[[ Page text, beginning ]]

Main characters Merq and Armise are of course on opposite sides of the conflict, but I had great trouble following the different sides, and who was what on which side and why. There were states, and Presidents and Premieres and Prime Ministers, and god knows who belonged where. Then there were Revolutionaries and Oppositionists and Nationalists, and I don't know who revolutioned against which opposition or what nationalist haven.
Safe to say, I was confused. And 88 pages were simply not enough to clear my confusion.
Now, in her book, An Immovable Solitude, the author gets all the proverbial little ducks in a row, with all the emotions in place, before taking us on a long and crazy ride all over the planet. Here, not so much. It is hard and harsh, and then harder and harsher. Maybe this is what she was aiming for? But it made it really difficult for me to find anyone to root for. I could hardly connect with the MCs, they felt flat, except right at the end, when they started to come alive and think and talk. And that's when the book ends.
Perhaps a bit too much telling going on? Maybe it is simply too little dialogue to show what's happening?
This story was different, and as you've seen, I'm not sure I agree on the format; it is too short for a serious story and too wordy to be a concise short story. I find the world building to be a bit on the info-dumping side of things, and that kind of throws me out of the narrative, but all in all a believable world was created.

[[ Page text, end ]]
[[ Source records, beginning ]]

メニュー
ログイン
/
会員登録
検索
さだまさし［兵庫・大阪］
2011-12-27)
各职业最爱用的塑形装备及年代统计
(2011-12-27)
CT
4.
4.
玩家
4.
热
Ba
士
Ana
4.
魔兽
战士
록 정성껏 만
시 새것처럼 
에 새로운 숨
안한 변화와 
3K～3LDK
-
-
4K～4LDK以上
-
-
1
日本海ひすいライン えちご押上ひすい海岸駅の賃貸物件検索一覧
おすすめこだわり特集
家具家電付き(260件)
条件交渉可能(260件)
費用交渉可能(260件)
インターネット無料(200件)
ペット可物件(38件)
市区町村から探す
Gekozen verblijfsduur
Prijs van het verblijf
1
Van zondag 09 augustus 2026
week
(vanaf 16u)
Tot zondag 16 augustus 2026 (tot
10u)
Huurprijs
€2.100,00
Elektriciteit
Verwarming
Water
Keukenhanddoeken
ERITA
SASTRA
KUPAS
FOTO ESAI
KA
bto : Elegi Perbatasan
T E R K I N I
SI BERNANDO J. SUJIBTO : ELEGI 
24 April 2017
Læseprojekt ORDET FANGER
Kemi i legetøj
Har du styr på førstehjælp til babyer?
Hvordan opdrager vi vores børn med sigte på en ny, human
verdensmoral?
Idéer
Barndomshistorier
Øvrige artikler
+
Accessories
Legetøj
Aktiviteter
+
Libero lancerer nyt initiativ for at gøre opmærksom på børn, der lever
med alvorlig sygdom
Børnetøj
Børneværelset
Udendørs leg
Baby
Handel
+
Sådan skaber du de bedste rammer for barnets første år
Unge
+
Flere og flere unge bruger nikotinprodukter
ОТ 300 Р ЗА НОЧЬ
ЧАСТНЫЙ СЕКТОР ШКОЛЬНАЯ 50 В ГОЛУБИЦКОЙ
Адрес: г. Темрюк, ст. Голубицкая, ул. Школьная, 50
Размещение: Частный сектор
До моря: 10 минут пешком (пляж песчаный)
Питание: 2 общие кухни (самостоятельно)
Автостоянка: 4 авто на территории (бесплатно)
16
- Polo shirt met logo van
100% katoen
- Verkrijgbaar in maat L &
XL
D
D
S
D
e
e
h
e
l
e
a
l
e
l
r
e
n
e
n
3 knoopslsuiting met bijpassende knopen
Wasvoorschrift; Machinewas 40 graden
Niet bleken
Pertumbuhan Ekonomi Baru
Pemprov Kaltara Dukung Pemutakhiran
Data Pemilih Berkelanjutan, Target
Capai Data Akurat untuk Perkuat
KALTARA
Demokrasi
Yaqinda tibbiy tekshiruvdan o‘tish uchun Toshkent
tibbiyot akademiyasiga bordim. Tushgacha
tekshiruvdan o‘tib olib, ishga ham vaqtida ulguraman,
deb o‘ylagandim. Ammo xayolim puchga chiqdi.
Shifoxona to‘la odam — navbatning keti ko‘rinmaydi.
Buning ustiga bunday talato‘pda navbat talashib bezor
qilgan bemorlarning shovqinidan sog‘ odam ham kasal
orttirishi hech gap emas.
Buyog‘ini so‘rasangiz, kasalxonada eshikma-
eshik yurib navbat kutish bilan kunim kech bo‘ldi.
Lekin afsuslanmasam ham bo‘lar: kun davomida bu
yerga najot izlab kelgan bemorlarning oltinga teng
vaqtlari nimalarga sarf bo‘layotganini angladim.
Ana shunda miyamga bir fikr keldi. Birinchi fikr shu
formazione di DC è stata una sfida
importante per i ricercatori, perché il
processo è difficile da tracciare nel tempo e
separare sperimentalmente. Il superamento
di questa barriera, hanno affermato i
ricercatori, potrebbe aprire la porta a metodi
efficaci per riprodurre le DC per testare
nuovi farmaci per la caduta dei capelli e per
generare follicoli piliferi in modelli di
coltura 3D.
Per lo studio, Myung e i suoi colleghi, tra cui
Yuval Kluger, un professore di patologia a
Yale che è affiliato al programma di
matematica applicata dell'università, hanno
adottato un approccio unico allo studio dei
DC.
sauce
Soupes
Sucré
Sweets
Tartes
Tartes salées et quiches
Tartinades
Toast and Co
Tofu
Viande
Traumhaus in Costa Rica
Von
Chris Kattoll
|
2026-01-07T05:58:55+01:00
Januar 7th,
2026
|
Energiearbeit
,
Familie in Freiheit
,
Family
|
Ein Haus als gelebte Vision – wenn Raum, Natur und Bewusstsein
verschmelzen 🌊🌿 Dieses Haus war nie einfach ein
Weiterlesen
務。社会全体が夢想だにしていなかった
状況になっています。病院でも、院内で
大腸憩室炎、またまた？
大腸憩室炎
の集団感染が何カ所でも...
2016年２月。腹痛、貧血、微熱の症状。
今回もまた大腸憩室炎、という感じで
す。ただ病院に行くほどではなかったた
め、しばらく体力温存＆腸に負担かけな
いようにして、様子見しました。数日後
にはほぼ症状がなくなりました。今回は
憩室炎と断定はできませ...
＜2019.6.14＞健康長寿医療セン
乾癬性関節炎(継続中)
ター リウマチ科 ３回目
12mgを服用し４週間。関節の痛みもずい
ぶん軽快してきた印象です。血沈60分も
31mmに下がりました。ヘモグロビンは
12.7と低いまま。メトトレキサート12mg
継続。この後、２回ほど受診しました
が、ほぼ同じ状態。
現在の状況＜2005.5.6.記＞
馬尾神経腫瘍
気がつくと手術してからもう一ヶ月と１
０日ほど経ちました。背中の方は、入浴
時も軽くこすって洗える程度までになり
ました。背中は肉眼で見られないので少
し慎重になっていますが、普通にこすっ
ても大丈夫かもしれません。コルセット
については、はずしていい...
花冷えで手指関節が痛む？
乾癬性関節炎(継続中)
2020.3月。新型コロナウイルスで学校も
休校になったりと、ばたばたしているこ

[[ Source records, end ]]

- [Your tasks]:
- a) Reproduce the records from their first line through the line that contains "Gekozen verblijfsduur", including both of those lines.
- b) Continue the book review from the point where it stops.

- [Exercise results]:
- a)
メニュー
ログイン
/
会員登録
検索
さだまさし［兵庫・大阪］
2011-12-27)
各职业最爱用的塑形装备及年代统计
(2011-12-27)
CT
4.
4.
玩家
4.
热
Ba
士
Ana
4.
魔兽
战士
록 정성껏 만
시 새것처럼 
에 새로운 숨
안한 변화와 
3K～3LDK
-
-
4K～4LDK以上
-
-
1
日本海ひすいライン えちご押上ひすい海岸駅の賃貸物件検索一覧
おすすめこだわり特集
家具家電付き(260件)
条件交渉可能(260件)
費用交渉可能(260件)
インターネット無料(200件)
ペット可物件(38件)
市区町村から探す
Gekozen verblijfsduur

- b)
Too bad it finished right when it was getting interesting.
And that's when I remember that it is a series.
Now, why write your story into a series, if your first book is only 88 pages long? If the other two are anything like this one, that makes it A BOOK, in my opinion, ONE book. Not three. A series is what you do when you have too many words to fit in one book, and you're not finished telling your story when you're clocking in at 300+ pages. (Which is often the case with sci-fi/fantasy/futuristic novels, as the world building can take a lot of time and effort to handle convincingly).
I love this author, but I don't feel her true voice is coming alive in this work. The boys don't connect like her boys usually connect, not on an intellectual level, nor emotionally. They are too busy trying to tell me about a future world with data chips and surge-pills, tracker devices and whatnots to actually show me what they feel. Ms McAuley's finest voice is usually in the emotion of nature and human nature, in resonance. Unfortunately, I did not hear much of it here. Perhaps in the second and third installment of the series?
I'm gladly going to read the rest of this story (as once I'm invested in a pair, I want to know what happened) but I really feel there should simply have been more chapters to this book, not a new book coming out at a later date.
My opinion may vary from yours, but I always try to convey my most honest thoughts about a book and a story.
I was given a free ARC of this story, as a gift from the author, no strings attached. A positive review was not promised in return.